Configuring OpenVPN
With spring break right around the corner, I am looking forward to going home and spending time with family for the week I have off. At the same time, I want to continue working on and exploring my home lab and OPNsense while I have extra free time. Luckily, OPNsense provides the capabilities to set up a VPN so I can connect to my network from anywhere.
OPNsense allows users to choose between OpenVPN, IPsec, and WireGuard for their VPN solution. For this project, I am going to use WireGuard. I had to do some research to determine which of the three I wanted to use. IPsec is an older option that is primarily used in corporate environments to connect across different firewall vendors. For me, the real comparison was between WireGuard and OpenVPN. WireGuard utilizes UDP, which allows for faster speeds at the expense of some reliability. OpenVPN, on the other hand, can be configured to use TCP, which will work better for unstable connections. Both options are secure, although OpenVPN provides more options for secure authentication. Overall, WireGuard is going to be faster, lighter weight, and simpler, which is enough reason for me to use it.
The first step is to create a WireGuard server instance in OPNsense. The above image shows the configuration settings I used. The public/private keys can be generated by OPNsense, and port 51820 is the default for WireGuard.
Next, I had to create a rule on the WAN side of the firewall. The reason for this is that, by default, my firewall is configured to deny inbound connections on port 51820. If I were to try to connect to the VPN without adding an exception, the firewall would drop the VPN request traffic.
Additionally, I had to create a firewall rule in the WireGuard group.
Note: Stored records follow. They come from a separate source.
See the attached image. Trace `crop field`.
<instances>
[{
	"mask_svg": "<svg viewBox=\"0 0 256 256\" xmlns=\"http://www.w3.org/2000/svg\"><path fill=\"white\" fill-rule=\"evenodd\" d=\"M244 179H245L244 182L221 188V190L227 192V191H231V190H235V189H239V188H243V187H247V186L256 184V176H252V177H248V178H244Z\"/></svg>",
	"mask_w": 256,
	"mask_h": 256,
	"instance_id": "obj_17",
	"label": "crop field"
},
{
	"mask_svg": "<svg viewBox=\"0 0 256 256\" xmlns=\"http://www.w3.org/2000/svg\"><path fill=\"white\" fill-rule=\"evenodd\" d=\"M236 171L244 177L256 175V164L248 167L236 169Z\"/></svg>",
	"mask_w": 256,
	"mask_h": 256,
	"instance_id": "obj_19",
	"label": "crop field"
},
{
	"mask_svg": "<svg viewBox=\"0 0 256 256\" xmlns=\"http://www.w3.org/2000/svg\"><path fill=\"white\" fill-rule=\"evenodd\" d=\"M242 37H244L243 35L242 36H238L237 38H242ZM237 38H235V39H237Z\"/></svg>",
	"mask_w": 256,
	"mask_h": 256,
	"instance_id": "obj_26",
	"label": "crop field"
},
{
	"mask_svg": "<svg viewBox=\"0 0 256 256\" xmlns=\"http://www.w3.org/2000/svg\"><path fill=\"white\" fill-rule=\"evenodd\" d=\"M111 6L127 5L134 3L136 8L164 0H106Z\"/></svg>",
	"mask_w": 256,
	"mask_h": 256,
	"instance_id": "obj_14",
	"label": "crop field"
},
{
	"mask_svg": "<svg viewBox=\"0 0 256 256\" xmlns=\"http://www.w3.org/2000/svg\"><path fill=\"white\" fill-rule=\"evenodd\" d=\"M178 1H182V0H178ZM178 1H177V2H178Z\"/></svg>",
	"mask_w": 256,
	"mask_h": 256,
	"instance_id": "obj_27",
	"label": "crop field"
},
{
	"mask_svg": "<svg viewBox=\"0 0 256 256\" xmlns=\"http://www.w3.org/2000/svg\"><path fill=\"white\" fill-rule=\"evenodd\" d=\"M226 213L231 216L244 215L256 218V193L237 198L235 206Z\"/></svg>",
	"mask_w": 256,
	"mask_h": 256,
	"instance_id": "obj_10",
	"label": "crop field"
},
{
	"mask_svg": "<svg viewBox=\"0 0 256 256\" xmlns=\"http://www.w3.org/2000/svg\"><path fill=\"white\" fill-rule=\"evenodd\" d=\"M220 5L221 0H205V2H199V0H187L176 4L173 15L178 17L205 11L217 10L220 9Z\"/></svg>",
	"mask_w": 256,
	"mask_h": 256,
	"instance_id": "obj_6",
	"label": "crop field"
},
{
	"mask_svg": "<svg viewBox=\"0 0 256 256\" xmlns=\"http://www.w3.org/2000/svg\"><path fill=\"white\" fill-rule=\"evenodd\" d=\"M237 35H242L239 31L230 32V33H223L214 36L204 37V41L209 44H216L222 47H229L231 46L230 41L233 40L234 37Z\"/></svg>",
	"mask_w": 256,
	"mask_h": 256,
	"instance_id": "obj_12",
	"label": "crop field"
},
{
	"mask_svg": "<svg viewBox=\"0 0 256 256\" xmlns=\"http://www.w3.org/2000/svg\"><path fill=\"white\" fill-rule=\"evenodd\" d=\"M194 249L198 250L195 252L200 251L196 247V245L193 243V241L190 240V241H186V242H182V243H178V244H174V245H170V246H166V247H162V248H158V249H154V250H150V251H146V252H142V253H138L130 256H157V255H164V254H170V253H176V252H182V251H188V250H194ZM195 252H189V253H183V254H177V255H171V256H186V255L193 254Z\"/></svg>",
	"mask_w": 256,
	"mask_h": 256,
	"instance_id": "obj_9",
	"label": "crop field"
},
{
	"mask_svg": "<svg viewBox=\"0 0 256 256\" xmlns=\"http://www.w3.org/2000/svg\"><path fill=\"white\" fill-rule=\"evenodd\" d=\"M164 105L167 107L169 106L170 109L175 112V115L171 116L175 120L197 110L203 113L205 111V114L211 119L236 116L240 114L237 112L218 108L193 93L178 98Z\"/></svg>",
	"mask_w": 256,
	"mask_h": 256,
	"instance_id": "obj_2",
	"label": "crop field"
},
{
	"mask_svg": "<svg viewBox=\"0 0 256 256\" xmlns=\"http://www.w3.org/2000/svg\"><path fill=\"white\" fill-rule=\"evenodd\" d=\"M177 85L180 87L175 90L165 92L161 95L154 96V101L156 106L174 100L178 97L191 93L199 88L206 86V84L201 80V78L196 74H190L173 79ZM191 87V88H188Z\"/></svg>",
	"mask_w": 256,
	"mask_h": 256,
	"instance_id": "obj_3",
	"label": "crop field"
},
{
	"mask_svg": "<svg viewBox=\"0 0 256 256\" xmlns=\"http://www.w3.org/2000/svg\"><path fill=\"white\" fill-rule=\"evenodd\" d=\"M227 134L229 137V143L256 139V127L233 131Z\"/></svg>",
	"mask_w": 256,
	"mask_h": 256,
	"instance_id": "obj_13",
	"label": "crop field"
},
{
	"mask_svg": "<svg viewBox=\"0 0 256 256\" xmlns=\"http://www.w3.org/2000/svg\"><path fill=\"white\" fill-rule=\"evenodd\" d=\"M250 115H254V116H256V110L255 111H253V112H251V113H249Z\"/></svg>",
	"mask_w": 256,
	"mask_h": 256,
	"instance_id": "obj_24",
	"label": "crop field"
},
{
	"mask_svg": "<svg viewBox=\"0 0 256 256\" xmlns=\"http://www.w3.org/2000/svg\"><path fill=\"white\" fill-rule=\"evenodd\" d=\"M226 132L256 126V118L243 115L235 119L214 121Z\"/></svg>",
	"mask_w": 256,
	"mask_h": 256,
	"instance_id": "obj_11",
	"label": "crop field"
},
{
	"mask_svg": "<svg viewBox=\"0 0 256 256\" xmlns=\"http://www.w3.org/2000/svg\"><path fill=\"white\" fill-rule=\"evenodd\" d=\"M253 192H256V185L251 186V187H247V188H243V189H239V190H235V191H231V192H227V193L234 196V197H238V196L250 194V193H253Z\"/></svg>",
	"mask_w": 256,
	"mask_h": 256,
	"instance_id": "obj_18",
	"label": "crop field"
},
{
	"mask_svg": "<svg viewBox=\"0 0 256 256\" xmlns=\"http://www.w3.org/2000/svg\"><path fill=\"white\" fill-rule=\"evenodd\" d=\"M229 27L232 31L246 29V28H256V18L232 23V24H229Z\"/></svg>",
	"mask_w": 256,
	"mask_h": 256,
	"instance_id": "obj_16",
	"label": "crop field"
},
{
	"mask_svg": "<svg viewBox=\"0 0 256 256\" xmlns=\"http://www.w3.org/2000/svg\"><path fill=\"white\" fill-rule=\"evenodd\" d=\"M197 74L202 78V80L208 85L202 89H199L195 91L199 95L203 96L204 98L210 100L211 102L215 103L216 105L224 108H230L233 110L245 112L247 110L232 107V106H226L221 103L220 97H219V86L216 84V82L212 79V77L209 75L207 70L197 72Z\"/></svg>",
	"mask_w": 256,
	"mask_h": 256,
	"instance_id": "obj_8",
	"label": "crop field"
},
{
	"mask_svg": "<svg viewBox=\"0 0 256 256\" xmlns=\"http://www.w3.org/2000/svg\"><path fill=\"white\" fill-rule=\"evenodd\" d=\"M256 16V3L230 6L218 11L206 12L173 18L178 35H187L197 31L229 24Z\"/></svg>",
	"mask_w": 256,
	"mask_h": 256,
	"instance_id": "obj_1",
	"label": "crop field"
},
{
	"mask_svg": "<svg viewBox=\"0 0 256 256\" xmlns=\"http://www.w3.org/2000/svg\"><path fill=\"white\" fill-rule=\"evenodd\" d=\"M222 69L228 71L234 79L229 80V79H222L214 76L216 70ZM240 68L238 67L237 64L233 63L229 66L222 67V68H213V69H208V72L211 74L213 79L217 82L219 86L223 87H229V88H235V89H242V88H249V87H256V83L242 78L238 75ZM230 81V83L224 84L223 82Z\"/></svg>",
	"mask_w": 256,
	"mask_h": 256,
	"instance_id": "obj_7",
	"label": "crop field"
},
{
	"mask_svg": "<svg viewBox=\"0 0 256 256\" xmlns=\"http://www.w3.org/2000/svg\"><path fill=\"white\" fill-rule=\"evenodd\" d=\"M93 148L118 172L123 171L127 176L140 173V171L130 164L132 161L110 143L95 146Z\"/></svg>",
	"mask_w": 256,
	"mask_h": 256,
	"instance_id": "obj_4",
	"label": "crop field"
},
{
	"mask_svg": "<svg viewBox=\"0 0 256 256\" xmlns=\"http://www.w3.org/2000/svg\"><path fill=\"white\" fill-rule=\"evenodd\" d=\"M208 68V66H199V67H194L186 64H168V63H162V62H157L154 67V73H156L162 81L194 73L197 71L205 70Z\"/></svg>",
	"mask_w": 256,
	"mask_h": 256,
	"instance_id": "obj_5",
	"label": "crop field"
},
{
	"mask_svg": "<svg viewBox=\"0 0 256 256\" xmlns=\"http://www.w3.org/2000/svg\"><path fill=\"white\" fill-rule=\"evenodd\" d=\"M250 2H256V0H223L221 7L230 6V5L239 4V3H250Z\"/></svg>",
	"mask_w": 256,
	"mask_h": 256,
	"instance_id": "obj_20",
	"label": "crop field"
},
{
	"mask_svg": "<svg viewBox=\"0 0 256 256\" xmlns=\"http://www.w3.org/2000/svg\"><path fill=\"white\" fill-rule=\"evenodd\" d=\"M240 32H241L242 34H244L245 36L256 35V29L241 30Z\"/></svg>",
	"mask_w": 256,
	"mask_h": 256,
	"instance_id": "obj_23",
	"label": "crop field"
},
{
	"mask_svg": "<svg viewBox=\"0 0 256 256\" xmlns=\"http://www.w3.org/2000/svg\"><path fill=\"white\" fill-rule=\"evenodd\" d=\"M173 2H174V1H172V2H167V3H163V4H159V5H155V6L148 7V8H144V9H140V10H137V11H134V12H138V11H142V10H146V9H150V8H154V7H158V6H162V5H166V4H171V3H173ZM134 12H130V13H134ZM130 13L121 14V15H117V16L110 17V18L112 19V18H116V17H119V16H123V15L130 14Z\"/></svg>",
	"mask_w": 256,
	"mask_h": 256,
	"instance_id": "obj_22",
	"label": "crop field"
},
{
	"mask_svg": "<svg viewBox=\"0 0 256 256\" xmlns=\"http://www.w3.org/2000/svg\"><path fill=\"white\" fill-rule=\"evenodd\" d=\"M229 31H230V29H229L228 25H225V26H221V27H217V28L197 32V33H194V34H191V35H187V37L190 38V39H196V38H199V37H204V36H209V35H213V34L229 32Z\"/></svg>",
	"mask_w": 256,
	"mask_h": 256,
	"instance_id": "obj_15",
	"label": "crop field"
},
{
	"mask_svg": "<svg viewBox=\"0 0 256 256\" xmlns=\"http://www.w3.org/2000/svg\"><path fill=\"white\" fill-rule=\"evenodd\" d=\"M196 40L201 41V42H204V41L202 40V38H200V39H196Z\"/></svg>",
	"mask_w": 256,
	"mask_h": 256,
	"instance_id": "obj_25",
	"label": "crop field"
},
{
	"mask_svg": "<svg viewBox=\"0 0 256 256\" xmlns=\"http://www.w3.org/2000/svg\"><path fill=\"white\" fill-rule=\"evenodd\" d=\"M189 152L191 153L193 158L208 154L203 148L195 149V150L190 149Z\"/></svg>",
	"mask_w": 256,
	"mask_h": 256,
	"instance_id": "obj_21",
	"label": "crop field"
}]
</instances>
This would allow connections through WireGuard to access both LAN and WAN resources when connected to the network.
Now that the VPN server was set up and the firewall configured to allow the traffic, I had to create the configuration for the peer that I wanted to connect with. OPNsense makes this easy by generating the necessary config file while setting up the peer in their web GUI. I named this client “Client1” to keep it simple and set the endpoint address to the public IP address of my network. From here, a public and private key was generated for this client. Again, keeping things simple, I assigned this host the address of 192.168.50.2 since 192.168.50.1 is the VPN tunnel address. The keepalive interval is a feature that will periodically send a ping packet to prevent a UDP connection from timing out when there is no traffic being sent across the network for a period of time. After filling out all the required fields, I was able to save the config text into a file and move it over to my laptop, where I planned on using the VPN connection while I was back with my family.
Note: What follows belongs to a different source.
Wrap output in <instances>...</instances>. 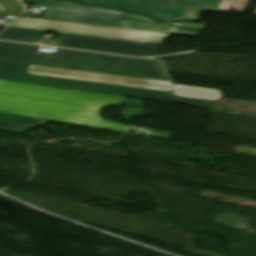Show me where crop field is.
<instances>
[{"mask_svg":"<svg viewBox=\"0 0 256 256\" xmlns=\"http://www.w3.org/2000/svg\"><path fill=\"white\" fill-rule=\"evenodd\" d=\"M39 46L0 42V60L169 81L160 62L58 49L54 59L34 57Z\"/></svg>","mask_w":256,"mask_h":256,"instance_id":"crop-field-1","label":"crop field"},{"mask_svg":"<svg viewBox=\"0 0 256 256\" xmlns=\"http://www.w3.org/2000/svg\"><path fill=\"white\" fill-rule=\"evenodd\" d=\"M12 27L161 45L171 34L197 37L201 29L125 20L121 29L19 17Z\"/></svg>","mask_w":256,"mask_h":256,"instance_id":"crop-field-2","label":"crop field"},{"mask_svg":"<svg viewBox=\"0 0 256 256\" xmlns=\"http://www.w3.org/2000/svg\"><path fill=\"white\" fill-rule=\"evenodd\" d=\"M0 111L125 133L124 124L107 122L99 109L0 94Z\"/></svg>","mask_w":256,"mask_h":256,"instance_id":"crop-field-3","label":"crop field"},{"mask_svg":"<svg viewBox=\"0 0 256 256\" xmlns=\"http://www.w3.org/2000/svg\"><path fill=\"white\" fill-rule=\"evenodd\" d=\"M28 3L46 7L42 19L65 21L87 25L120 28L124 19L204 29L206 25L195 23H163L151 16L126 12L120 9L93 7L66 0H29Z\"/></svg>","mask_w":256,"mask_h":256,"instance_id":"crop-field-4","label":"crop field"},{"mask_svg":"<svg viewBox=\"0 0 256 256\" xmlns=\"http://www.w3.org/2000/svg\"><path fill=\"white\" fill-rule=\"evenodd\" d=\"M156 15L164 21L198 19L199 11L217 12L221 0H77Z\"/></svg>","mask_w":256,"mask_h":256,"instance_id":"crop-field-5","label":"crop field"},{"mask_svg":"<svg viewBox=\"0 0 256 256\" xmlns=\"http://www.w3.org/2000/svg\"><path fill=\"white\" fill-rule=\"evenodd\" d=\"M0 93L94 108L119 105L125 97L0 80Z\"/></svg>","mask_w":256,"mask_h":256,"instance_id":"crop-field-6","label":"crop field"},{"mask_svg":"<svg viewBox=\"0 0 256 256\" xmlns=\"http://www.w3.org/2000/svg\"><path fill=\"white\" fill-rule=\"evenodd\" d=\"M33 77L48 86L78 89V90L122 95V96H130V97H136V98H143V99H150V100H156V101H163V102H170V103L198 106V107H206V108H211L215 103L214 101L174 97V93H168V92L135 89V88L116 86V85L79 82V81H71V80L48 78V77H39V76H33Z\"/></svg>","mask_w":256,"mask_h":256,"instance_id":"crop-field-7","label":"crop field"},{"mask_svg":"<svg viewBox=\"0 0 256 256\" xmlns=\"http://www.w3.org/2000/svg\"><path fill=\"white\" fill-rule=\"evenodd\" d=\"M27 74L171 92L169 82L29 65Z\"/></svg>","mask_w":256,"mask_h":256,"instance_id":"crop-field-8","label":"crop field"},{"mask_svg":"<svg viewBox=\"0 0 256 256\" xmlns=\"http://www.w3.org/2000/svg\"><path fill=\"white\" fill-rule=\"evenodd\" d=\"M61 47L128 55L158 56L160 46L67 34Z\"/></svg>","mask_w":256,"mask_h":256,"instance_id":"crop-field-9","label":"crop field"},{"mask_svg":"<svg viewBox=\"0 0 256 256\" xmlns=\"http://www.w3.org/2000/svg\"><path fill=\"white\" fill-rule=\"evenodd\" d=\"M46 120L23 117L0 112V129L20 132L33 126H44Z\"/></svg>","mask_w":256,"mask_h":256,"instance_id":"crop-field-10","label":"crop field"},{"mask_svg":"<svg viewBox=\"0 0 256 256\" xmlns=\"http://www.w3.org/2000/svg\"><path fill=\"white\" fill-rule=\"evenodd\" d=\"M27 65L21 63L0 61V79L41 85L25 75ZM43 86V85H42Z\"/></svg>","mask_w":256,"mask_h":256,"instance_id":"crop-field-11","label":"crop field"},{"mask_svg":"<svg viewBox=\"0 0 256 256\" xmlns=\"http://www.w3.org/2000/svg\"><path fill=\"white\" fill-rule=\"evenodd\" d=\"M175 96L213 100L221 97L217 90L173 84Z\"/></svg>","mask_w":256,"mask_h":256,"instance_id":"crop-field-12","label":"crop field"},{"mask_svg":"<svg viewBox=\"0 0 256 256\" xmlns=\"http://www.w3.org/2000/svg\"><path fill=\"white\" fill-rule=\"evenodd\" d=\"M44 34L43 31L8 27L0 34V39L38 43Z\"/></svg>","mask_w":256,"mask_h":256,"instance_id":"crop-field-13","label":"crop field"},{"mask_svg":"<svg viewBox=\"0 0 256 256\" xmlns=\"http://www.w3.org/2000/svg\"><path fill=\"white\" fill-rule=\"evenodd\" d=\"M24 7L17 0H0V16L21 13Z\"/></svg>","mask_w":256,"mask_h":256,"instance_id":"crop-field-14","label":"crop field"},{"mask_svg":"<svg viewBox=\"0 0 256 256\" xmlns=\"http://www.w3.org/2000/svg\"><path fill=\"white\" fill-rule=\"evenodd\" d=\"M240 1H241V0H236L235 3H234V6H233V8H232V9H235L236 12H238V13L244 12V10H245V8H246V5H247V3H248V0H244V1H243V4H242V7H241V9H240V8H238V6H239V4H240ZM225 2H226V0H222V3H221V5H220L218 11L229 12V9H230V7H231V4H232L233 0H228L226 6H225V8H224V10H222V8H223Z\"/></svg>","mask_w":256,"mask_h":256,"instance_id":"crop-field-15","label":"crop field"},{"mask_svg":"<svg viewBox=\"0 0 256 256\" xmlns=\"http://www.w3.org/2000/svg\"><path fill=\"white\" fill-rule=\"evenodd\" d=\"M254 15H256V12H255V14Z\"/></svg>","mask_w":256,"mask_h":256,"instance_id":"crop-field-16","label":"crop field"}]
</instances>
The final step was installing the WireGuard client on my laptop and creating the configuration file to match the one generated by OPNsense. From here, all I had to do was press “Activate” and I should be all good and connected! Hooray!
Unfortunately, it didn’t quite work out like that. I press the button and then try to ping some devices that I know are reachable within my home lab’s LAN, but I get no response. Confused, I take a look at the log section of WireGuard, and I am greeted with this:
My laptop continuously tries to initiate a handshake with my router, but my router has none of it. I start to brainstorm why this isn’t working. This is exactly why I went and created the firewall rule to allow this traffic instead of dropping it, so why doesn’t it work?
Then, all of a sudden, in a moment of crushing revelation, I saw the truth unfold—my desperate attempts to pierce the veil of the internet were not failing at the gates of OPNsense, but dying, suffocated and silenced, within the labyrinthine grasp of my apartment’s router and firewall, a digital prison I had never even thought to escape.
Since my home lab and OPNsense are configured behind my apartment’s original router, the connection is being dropped there and never even reaches OPNsense. Normally, there are ways to rectify this. One way would be to set up port forwarding on the apartment router. This means that traffic trying to enter the network on port 51820 will be automatically sent directly to my OPNsense router at 192.168.1.1 instead of being dropped. From here, everything would function as intended. Unfortunately, I don’t have the ability to log in and configure this router since it doesn’t belong to me. I completely failed to realize this, and unfortunately, there doesn’t seem like there is going to be any way I can access my home lab during spring break :(
While this whole exercise may seem like it was a colossal waste of time because it failed miserably, I wholeheartedly disagree. Even if the VPN is not functioning, I learned a lot about WireGuard and OPNsense through this project. Learning is the entire point of this home lab and even this website. So, while I am disappointed I won’t be working on my home lab while I am away for spring break, I am not disappointed that my VPN doesn’t work.